The decision itself largely turned on the facts; Justice Edward Bannister QC held decisively in favour of Cukurova, finding that no event of default had occurred, and accordingly that it was not open to Alfa to enforce its security. However, for commercial lawyers in the British Virgin Islands, two key legal points arose.
The court accepted that a key payment into one of the Cukurova companies from a group company was a capital contribution, even though no shares were issued, thus rebutting the presumption of a loan. Although many lawyers in the British Virgin Islands have long thought that it was possible for shareholders to contribute capital other than by way of loan without shares being issued, they lacked judicial support for this view – judicial support now provided by this decision. The support is not wholly unequivocal: when referring to the injection of the funds, the court indicated that:
"if [the payment was] not technically capital (because the legal formalities of appropriating the payments to capital had not been undertaken) [it] was for all practical purposes to be treated as capital."

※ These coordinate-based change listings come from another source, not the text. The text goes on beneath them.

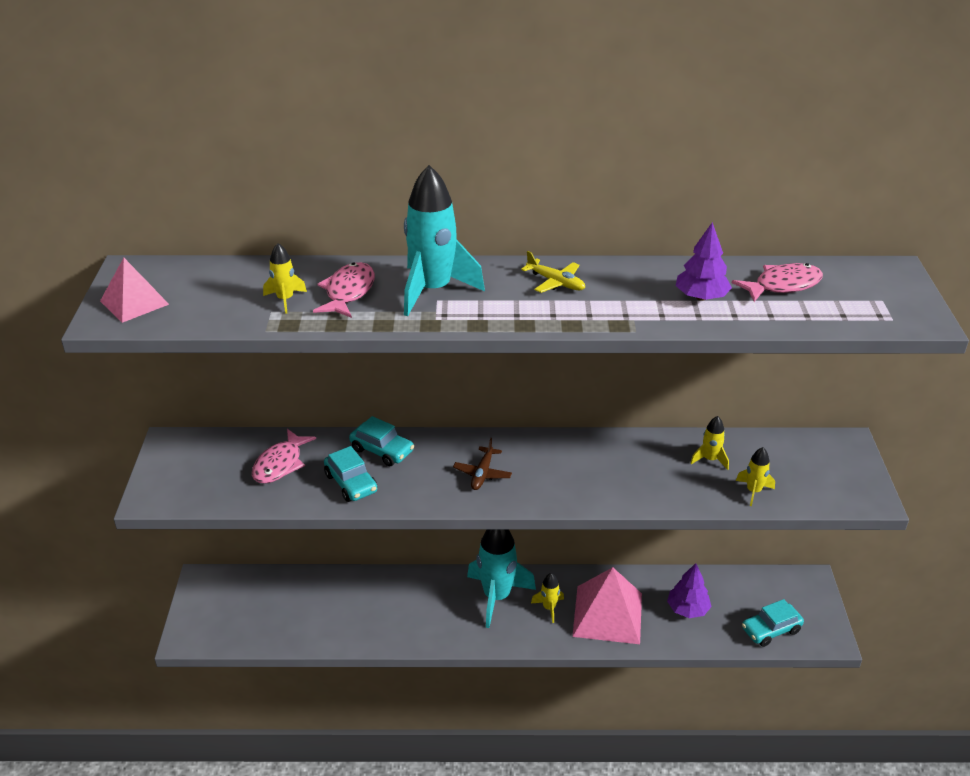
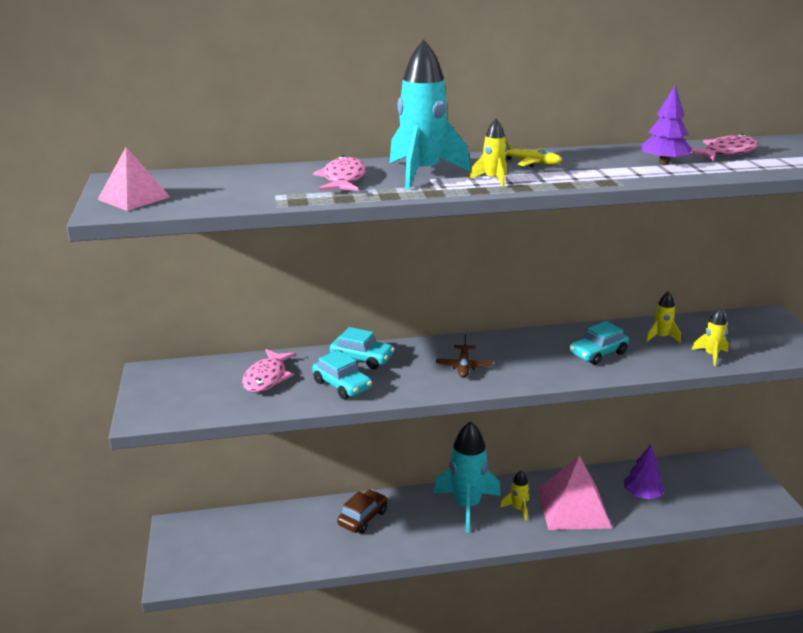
camera: 10 degrees left, 10 degrees down
yellow rocket [263,243,307,314] -> yellow rocket moved to [470,118,507,187]
turquoise car [742,599,804,647] -> turquoise car moved to [570,321,629,365]
none -> brown car [337,490,388,534]

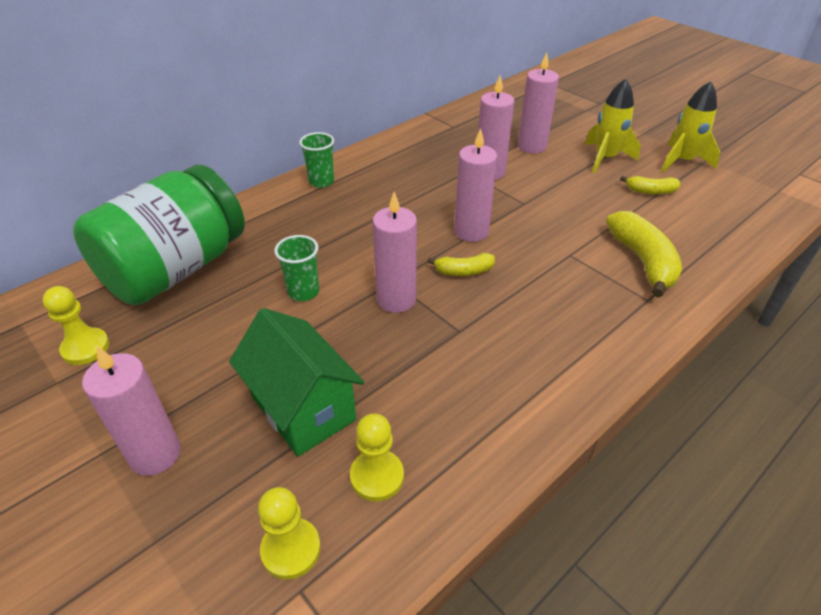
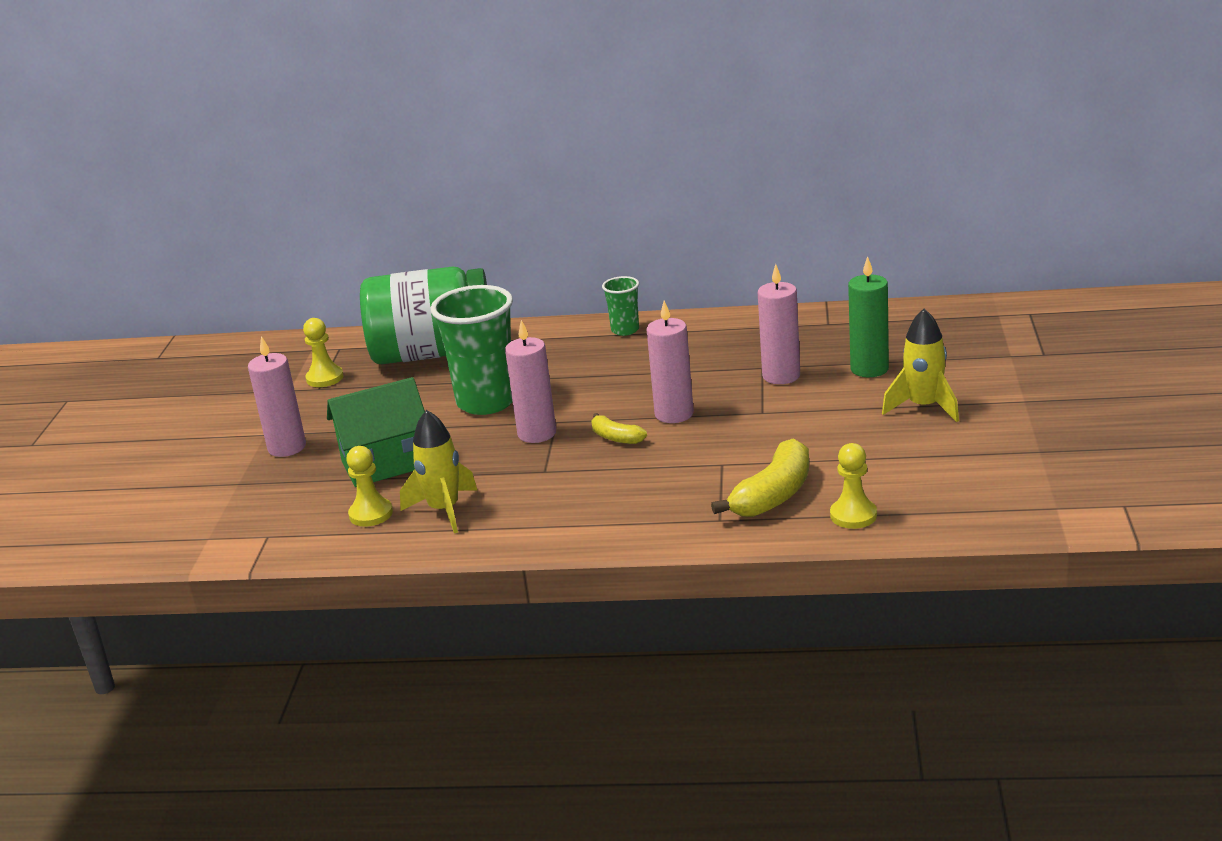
camera: 50 degrees right, 15 degrees down
green house [229,308,364,456] -> green house turned 60 degrees clockwise [327,377,425,487]
yellow pawn [258,487,321,580] -> yellow pawn moved to [830,443,877,529]
green cup [274,235,319,301] -> green cup [431,285,513,415], size x2.02
pink candle [518,52,559,154] -> green candle [848,256,889,377]
yellow banana [620,176,680,195] -> none
yellow rocket [661,81,720,172] -> yellow rocket moved to [400,410,477,533]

However, it is clear (and was central to the case) that such funds are not funds which the company treats as debt or is obligated to repay other than as a distribution.
The other notable feature of the judgment was that Cukurova made extensive submissions to the effect that Alfa had, from the outset, been acting for an improper purpose and with ulterior motives (ie, to foreclose on the collateral pledged rather than to receive repayment of its loan). However, the court had little time for such arguments, broadly stating that it was less concerned about people's motives than about legal rights, and stressing that those rights were freely given at arm's length in a negotiated commercial transaction. The judge stated that:
"I have already found that Alfa's intention from the outset was to use the power of appropriation (or its ability to procure a pre-pack receivership) in order to acquire the shares... [I]ts attempts to do so were... no more than unsuccessful attempts to exploit commercial advantages which Cukurova had freely agreed to as a matter of contract and were untainted by bad faith."